Task requirements — Check each line of the entries below for the word "GoMedii", then state how many lines have it and nothing more.
··· Dataset
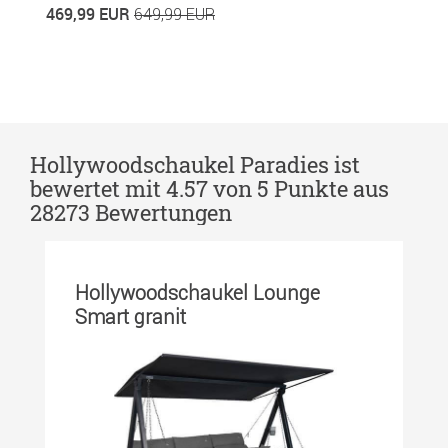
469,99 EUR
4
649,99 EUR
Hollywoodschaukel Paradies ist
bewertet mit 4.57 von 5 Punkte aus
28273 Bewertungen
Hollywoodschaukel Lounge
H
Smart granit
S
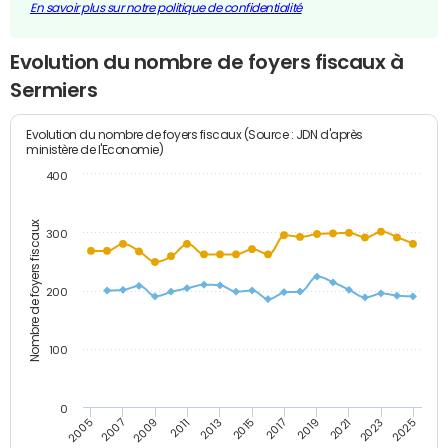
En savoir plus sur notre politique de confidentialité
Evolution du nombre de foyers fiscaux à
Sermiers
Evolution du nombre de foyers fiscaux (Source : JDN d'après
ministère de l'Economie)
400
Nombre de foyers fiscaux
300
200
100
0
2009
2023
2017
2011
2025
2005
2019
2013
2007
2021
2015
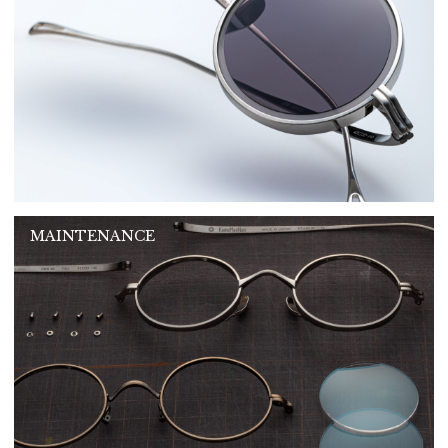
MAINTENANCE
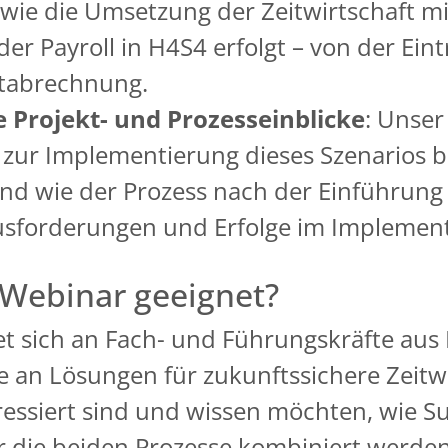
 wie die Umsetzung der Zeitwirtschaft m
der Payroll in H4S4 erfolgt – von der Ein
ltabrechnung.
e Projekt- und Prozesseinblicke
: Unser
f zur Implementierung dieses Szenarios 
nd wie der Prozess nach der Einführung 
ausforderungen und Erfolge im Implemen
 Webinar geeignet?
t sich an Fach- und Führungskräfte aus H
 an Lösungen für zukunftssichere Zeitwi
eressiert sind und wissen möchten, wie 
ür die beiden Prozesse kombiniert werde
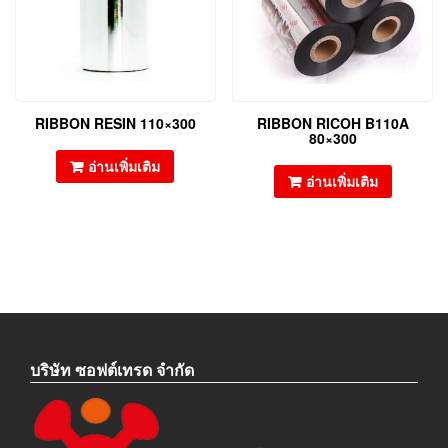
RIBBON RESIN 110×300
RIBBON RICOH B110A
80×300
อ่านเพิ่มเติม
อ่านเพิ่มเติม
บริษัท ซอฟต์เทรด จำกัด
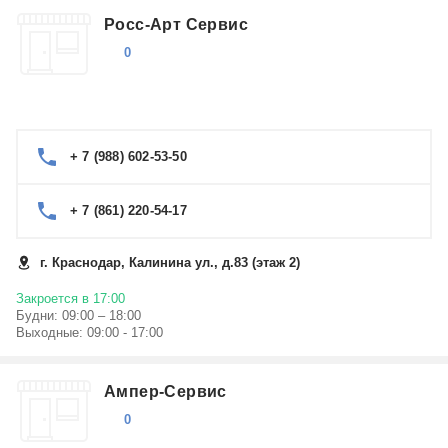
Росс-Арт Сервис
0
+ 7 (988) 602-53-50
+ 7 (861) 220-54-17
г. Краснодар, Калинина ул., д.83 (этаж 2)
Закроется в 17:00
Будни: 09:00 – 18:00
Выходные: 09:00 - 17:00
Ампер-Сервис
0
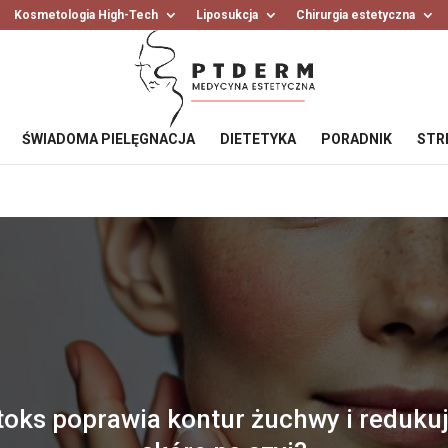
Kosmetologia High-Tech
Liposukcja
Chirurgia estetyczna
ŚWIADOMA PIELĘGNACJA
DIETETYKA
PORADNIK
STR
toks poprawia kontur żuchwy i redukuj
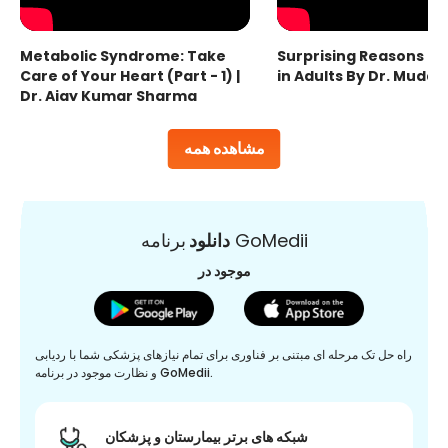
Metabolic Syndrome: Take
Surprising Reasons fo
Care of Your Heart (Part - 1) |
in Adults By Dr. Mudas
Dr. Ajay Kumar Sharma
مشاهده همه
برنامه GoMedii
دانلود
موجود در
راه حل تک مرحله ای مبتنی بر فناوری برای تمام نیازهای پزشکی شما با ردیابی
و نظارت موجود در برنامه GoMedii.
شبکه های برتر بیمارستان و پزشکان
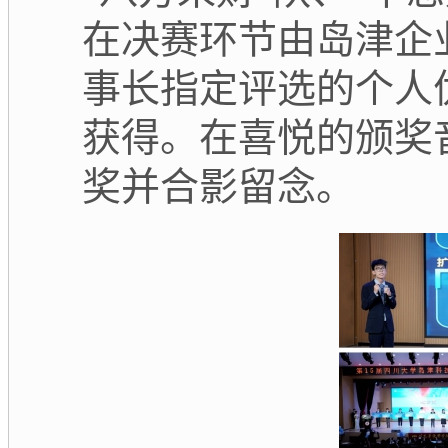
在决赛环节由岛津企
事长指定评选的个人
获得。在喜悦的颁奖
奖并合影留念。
······
Answer to this task — 2